🤖 AI Summary
This study presents the first systematic investigation into the impact of repository-level configuration files—specifically AGENTS.md—on the efficiency of AI programming agents in handling GitHub Pull Requests. Through empirical evaluation across 10 repositories and 124 Pull Requests, the research compares agent performance with and without AGENTS.md, measuring execution time and output token consumption using mainstream AI agents such as Codex and Claude Code. The results demonstrate that incorporating AGENTS.md reduces median execution time by 28.64% and decreases token usage by 16.58%, while maintaining stable task completion rates. These findings provide the first empirical evidence and practical guidance for designing repository-level instructions to enhance the performance of AI programming agents in real-world software development workflows.
📝 Abstract
AI coding agents such as Codex and Claude Code are increasingly used to autonomously contribute to software repositories. However, little is known about how repository-level configuration artifacts affect operational efficiency of the agents.
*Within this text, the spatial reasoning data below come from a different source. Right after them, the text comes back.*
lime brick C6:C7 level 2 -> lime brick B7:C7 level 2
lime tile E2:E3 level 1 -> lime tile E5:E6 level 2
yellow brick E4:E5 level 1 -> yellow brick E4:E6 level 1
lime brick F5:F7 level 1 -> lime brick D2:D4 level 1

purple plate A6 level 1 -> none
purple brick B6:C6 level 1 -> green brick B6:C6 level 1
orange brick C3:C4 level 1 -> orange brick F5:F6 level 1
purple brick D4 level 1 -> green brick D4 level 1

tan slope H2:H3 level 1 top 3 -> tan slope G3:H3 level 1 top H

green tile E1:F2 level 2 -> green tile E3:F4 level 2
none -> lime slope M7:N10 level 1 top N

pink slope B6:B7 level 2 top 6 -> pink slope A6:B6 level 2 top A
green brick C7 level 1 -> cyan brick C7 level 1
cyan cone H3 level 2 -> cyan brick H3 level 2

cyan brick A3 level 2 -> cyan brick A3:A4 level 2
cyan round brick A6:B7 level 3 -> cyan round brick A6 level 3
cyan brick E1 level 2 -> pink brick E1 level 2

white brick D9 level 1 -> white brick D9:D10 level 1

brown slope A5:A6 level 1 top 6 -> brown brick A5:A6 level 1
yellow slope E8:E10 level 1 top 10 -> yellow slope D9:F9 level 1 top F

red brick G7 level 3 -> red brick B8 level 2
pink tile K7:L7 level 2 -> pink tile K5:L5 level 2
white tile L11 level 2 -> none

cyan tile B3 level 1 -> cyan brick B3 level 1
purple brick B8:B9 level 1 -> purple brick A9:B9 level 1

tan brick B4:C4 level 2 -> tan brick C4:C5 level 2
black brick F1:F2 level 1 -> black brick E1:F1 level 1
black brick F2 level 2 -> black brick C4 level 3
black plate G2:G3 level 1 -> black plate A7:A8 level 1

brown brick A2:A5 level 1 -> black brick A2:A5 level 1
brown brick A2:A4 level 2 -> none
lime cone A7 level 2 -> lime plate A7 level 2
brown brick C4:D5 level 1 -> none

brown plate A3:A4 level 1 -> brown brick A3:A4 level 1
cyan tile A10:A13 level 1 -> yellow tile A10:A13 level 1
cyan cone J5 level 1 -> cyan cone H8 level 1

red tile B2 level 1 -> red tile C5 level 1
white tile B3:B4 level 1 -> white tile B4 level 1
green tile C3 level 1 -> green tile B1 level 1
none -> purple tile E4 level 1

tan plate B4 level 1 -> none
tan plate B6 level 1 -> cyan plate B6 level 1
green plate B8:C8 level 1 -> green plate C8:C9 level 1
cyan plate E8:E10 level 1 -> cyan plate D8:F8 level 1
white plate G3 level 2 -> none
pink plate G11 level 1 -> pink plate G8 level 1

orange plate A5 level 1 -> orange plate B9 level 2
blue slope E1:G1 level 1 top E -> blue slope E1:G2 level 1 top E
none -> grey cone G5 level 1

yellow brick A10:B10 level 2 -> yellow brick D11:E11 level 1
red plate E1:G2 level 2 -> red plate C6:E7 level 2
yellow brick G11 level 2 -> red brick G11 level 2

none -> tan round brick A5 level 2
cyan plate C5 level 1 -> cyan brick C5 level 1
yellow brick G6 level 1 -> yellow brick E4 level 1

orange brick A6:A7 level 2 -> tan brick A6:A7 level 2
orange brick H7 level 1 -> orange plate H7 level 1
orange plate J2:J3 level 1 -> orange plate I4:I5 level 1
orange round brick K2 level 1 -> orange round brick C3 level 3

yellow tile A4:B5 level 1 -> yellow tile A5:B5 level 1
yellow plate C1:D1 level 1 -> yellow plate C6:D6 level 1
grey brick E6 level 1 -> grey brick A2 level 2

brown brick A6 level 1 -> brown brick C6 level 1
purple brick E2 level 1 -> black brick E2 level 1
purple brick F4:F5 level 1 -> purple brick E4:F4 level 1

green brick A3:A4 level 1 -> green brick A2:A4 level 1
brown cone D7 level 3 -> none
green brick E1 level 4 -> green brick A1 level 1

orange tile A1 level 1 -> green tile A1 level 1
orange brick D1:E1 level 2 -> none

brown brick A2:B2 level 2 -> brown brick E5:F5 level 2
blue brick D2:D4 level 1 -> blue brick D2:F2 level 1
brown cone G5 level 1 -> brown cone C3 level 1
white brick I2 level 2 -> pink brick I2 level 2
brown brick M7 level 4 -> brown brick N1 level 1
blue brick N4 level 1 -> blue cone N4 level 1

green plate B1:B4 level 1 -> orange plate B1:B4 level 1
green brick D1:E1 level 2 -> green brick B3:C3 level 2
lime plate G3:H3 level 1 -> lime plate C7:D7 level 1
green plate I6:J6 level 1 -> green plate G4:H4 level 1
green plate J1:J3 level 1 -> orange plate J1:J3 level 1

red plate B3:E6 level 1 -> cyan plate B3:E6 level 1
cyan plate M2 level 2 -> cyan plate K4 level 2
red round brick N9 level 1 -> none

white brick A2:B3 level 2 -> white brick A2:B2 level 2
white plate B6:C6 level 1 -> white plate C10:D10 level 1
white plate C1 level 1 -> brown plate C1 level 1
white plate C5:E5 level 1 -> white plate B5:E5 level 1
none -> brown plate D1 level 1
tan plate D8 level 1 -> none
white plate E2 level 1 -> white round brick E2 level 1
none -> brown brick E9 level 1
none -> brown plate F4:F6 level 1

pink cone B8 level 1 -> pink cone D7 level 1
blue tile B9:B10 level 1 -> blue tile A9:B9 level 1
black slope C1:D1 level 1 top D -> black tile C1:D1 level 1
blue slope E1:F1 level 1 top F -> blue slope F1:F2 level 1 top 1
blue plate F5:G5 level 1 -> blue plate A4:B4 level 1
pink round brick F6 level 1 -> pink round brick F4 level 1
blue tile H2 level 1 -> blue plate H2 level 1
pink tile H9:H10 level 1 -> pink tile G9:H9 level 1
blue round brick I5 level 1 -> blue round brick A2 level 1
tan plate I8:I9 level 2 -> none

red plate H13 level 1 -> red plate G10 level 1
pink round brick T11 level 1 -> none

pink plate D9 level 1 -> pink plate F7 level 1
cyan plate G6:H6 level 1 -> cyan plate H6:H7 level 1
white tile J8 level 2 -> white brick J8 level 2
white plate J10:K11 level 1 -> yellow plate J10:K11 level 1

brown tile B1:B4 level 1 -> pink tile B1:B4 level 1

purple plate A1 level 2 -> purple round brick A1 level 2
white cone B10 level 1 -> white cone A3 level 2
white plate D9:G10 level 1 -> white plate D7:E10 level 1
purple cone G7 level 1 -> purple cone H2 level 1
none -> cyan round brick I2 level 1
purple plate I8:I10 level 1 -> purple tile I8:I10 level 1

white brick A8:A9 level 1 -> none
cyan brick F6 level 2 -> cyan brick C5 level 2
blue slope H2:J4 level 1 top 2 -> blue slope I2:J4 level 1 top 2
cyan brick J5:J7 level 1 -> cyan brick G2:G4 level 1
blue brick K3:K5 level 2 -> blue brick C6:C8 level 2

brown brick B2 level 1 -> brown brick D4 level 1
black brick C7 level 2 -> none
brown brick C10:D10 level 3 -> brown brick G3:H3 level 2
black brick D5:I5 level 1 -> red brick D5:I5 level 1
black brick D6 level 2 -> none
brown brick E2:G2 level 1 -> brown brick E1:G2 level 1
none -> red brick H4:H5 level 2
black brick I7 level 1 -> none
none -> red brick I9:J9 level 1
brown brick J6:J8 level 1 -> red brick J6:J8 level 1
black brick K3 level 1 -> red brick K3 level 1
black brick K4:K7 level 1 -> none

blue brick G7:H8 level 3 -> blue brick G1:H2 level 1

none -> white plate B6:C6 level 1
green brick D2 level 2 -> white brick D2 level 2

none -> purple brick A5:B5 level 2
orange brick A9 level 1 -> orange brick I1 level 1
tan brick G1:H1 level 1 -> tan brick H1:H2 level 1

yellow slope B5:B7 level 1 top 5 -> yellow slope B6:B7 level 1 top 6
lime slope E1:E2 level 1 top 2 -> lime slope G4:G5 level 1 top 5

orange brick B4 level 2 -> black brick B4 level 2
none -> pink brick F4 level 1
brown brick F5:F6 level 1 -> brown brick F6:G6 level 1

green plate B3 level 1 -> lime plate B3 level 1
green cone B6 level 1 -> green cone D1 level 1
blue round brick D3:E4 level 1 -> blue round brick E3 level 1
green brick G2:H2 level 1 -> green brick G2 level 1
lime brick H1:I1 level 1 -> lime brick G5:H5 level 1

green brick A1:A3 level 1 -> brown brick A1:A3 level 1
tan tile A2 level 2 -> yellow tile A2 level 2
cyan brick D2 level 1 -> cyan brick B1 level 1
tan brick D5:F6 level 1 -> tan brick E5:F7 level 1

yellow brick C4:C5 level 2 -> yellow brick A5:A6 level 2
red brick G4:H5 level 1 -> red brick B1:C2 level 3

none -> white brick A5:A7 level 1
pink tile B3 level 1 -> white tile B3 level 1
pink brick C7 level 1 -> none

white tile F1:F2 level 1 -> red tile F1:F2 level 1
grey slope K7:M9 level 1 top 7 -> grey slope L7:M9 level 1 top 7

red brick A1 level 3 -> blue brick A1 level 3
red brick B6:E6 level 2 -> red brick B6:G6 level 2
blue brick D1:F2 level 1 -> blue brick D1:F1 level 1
In this paper, we study the impact of AGENTS.md files on the runtime and token consumption of AI coding agents operating on GitHub pull requests. We analyze 10 repositories and 124 pull requests, executing agents under two conditions: with and without an AGENTS.md file. We measure wall-clock execution time and token usage during agent execution. Our results show that the presence of AGENTS.md is associated with a lower median runtime ($\Delta 28.64$%) and reduced output token consumption ($\Delta 16.58$%), while maintaining a comparable task completion behavior. Based on these results, we discuss immediate implications for the configuration and deployment of AI coding agents in practice, and outline a broader research agenda on the role of repository-level instructions in shaping the behavior, efficiency, and integration of AI coding agents in software development workflows.